WHAT YOU SHOULD DO>
Would you give the listing back word for word once its pictures are removed?
━━━━━━━━
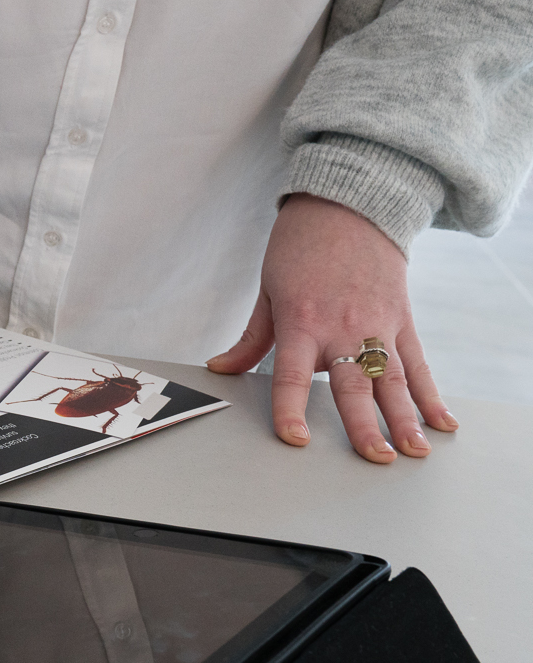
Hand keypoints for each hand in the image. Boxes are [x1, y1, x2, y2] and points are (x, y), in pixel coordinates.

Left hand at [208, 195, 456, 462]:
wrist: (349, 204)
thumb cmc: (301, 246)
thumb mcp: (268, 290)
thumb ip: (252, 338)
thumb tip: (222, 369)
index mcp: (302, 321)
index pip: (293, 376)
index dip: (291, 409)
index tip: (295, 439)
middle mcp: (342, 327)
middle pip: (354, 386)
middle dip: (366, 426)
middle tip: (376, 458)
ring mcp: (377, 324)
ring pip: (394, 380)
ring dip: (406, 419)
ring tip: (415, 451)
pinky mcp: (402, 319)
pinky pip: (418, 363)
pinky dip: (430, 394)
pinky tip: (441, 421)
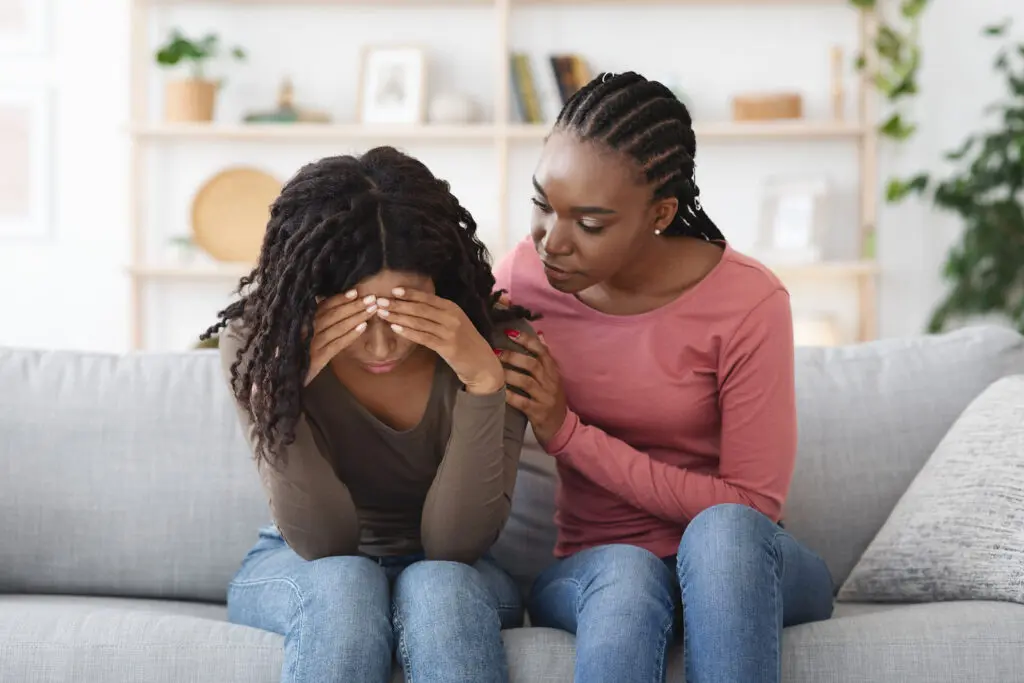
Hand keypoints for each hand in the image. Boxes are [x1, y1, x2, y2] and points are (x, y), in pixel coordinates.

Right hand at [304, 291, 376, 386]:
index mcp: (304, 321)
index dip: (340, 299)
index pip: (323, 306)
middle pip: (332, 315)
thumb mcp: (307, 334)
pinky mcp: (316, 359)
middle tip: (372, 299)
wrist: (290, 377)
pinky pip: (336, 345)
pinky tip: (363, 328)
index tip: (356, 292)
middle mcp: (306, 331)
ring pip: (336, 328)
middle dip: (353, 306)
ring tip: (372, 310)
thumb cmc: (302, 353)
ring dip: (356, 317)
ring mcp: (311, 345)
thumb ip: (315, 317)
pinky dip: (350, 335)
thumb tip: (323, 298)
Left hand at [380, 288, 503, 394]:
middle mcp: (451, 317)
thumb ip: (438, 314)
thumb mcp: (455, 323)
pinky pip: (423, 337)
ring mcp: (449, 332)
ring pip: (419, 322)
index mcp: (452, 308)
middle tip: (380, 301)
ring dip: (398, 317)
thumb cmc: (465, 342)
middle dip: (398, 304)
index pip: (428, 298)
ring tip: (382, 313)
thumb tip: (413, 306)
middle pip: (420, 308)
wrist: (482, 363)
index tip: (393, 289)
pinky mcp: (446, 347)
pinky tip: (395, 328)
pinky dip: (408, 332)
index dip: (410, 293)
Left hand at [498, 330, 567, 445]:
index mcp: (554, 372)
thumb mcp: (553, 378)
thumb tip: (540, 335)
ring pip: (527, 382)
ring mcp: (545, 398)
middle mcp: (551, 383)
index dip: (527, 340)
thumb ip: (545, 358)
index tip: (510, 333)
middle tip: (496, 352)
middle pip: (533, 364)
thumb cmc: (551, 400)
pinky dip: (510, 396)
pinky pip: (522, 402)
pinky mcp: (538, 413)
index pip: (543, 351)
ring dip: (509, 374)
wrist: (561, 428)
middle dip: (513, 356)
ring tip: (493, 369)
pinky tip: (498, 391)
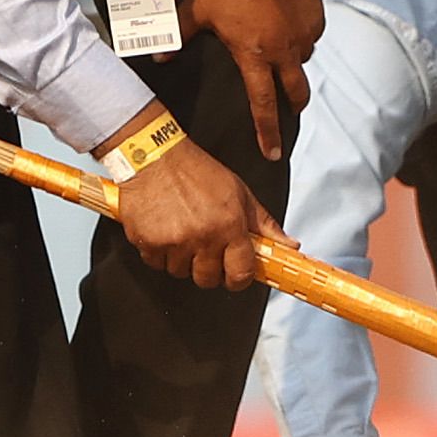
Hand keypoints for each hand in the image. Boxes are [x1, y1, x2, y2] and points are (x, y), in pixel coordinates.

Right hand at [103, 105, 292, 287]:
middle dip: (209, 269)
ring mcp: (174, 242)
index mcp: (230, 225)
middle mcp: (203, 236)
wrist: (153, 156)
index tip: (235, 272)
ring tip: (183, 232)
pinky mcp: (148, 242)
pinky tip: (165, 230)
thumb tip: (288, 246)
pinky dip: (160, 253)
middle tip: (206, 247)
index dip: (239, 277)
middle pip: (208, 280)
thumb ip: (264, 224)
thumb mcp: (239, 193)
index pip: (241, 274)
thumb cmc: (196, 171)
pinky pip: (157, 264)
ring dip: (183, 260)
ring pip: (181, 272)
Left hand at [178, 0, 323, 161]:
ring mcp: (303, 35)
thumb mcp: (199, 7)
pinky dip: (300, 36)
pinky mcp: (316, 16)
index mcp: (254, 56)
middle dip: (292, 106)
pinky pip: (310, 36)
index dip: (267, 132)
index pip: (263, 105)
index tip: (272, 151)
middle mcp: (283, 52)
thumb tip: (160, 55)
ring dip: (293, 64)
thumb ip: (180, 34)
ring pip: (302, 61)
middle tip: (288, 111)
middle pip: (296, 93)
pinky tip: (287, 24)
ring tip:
━━━━━━━━
OUTPUT OF THE EXERCISE>
Hand keypoints for each hand in the image. Boxes are [x1, y1, x2, y2] and points are (x, y), in pixel coordinates.

Left hand at [208, 195, 456, 462]:
wrist: (349, 204)
thumb cmc: (301, 246)
thumb mcp: (268, 290)
thumb ip: (252, 338)
thumb tip: (222, 369)
index mcp: (302, 321)
index pip: (293, 376)
index dip: (291, 409)
index tip: (295, 439)
middle mcp: (342, 327)
middle pip: (354, 386)
middle dip: (366, 426)
middle tip: (376, 458)
ring mcp: (377, 324)
ring pip: (394, 380)
ring dip: (406, 419)
ring tip: (415, 451)
pinky mcp: (402, 319)
pinky pip: (418, 363)
pinky dip: (430, 394)
pinky tip: (441, 421)
Hand keypoints for each hand in the image. Boxes are [x1, y1, x2, y2] and points are (x, y), in pixel coordinates.

Right hand at [304, 291, 376, 386]:
index mcp: (304, 321)
index dip: (340, 299)
index pip: (323, 306)
middle pip: (332, 315)
thumb mcp: (307, 334)
pinky mcp: (316, 359)
middle tip: (372, 299)
wrist: (290, 377)
pinky pip: (336, 345)
pinky tip: (363, 328)
index tip: (356, 292)
middle mcp: (306, 331)
ring pip: (336, 328)
middle dip: (353, 306)
ring tip: (372, 310)
thumb cmc: (302, 353)
ring dip: (356, 317)
ring mcp: (311, 345)
thumb ip: (315, 317)
pinky dip: (350, 335)
thumb tip: (323, 298)
Left hand at [380, 288, 503, 394]:
middle mcp: (451, 317)
thumb ip: (438, 314)
thumb mcp: (455, 323)
pinky pip: (423, 337)
ring mcp: (449, 332)
ring pip: (419, 322)
index mcp: (452, 308)
middle tip: (380, 301)
ring dip: (398, 317)
thumb cmc: (465, 342)
middle dip: (398, 304)
index pip: (428, 298)
ring tip: (382, 313)
thumb tip: (413, 306)
middle pip: (420, 308)
wrist: (482, 363)
index tip: (393, 289)
pinky mcp: (446, 347)
pinky tip: (395, 328)
pinky dip: (408, 332)
index dip: (410, 293)
Left hand at [498, 330, 567, 445]:
index mcp: (554, 372)
thumb mcp: (553, 378)
thumb tip: (540, 335)
ring pip: (527, 382)
ring mcp: (545, 398)
middle mcp: (551, 383)
index dip: (527, 340)
thumb ip: (545, 358)
index tip: (510, 333)
middle tip: (496, 352)
middle pip: (533, 364)
thumb cmc: (551, 400)
pinky dip: (510, 396)
pinky pip: (522, 402)
pinky mcp: (538, 413)
index pip: (543, 351)
ring dip: (509, 374)
wrist: (561, 428)
middle dip: (513, 356)
ring tip: (493, 369)
pinky tip: (498, 391)
Hand keypoints for each hand in the image. Boxes are [x1, y1, x2, y2] and points are (x, y), in pixel coordinates.

Right hand at [103, 105, 292, 287]:
middle dip: (209, 269)
ring mcp: (174, 242)
index mcp: (230, 225)
middle mcp: (203, 236)
wrist: (153, 156)
index tip: (235, 272)
ring tip: (183, 232)
pinky mcp: (148, 242)
pinky tip: (165, 230)
thumb tip: (288, 246)
pinky dip: (160, 253)
middle tip: (206, 247)
index dip: (239, 277)
middle pip: (208, 280)
thumb ip: (264, 224)
thumb mcp: (239, 193)
index pip: (241, 274)
thumb cmc: (196, 171)
pinky pip: (157, 264)
ring dip: (183, 260)
ring pip: (181, 272)
Left hand at [178, 0, 323, 161]:
ring mcp: (303, 35)
thumb mcp: (199, 7)
pinky dip: (300, 36)
pinky mcp: (316, 16)
index mcp: (254, 56)
middle dip: (292, 106)
pinky pip: (310, 36)
index dip: (267, 132)
index pip: (263, 105)
index tip: (272, 151)
middle mcp: (283, 52)
thumb tip: (160, 55)
ring dip: (293, 64)
thumb ip: (180, 34)
ring pip: (302, 61)
middle tip: (288, 111)
middle pip: (296, 93)
pinky tip: (287, 24)
ring tip:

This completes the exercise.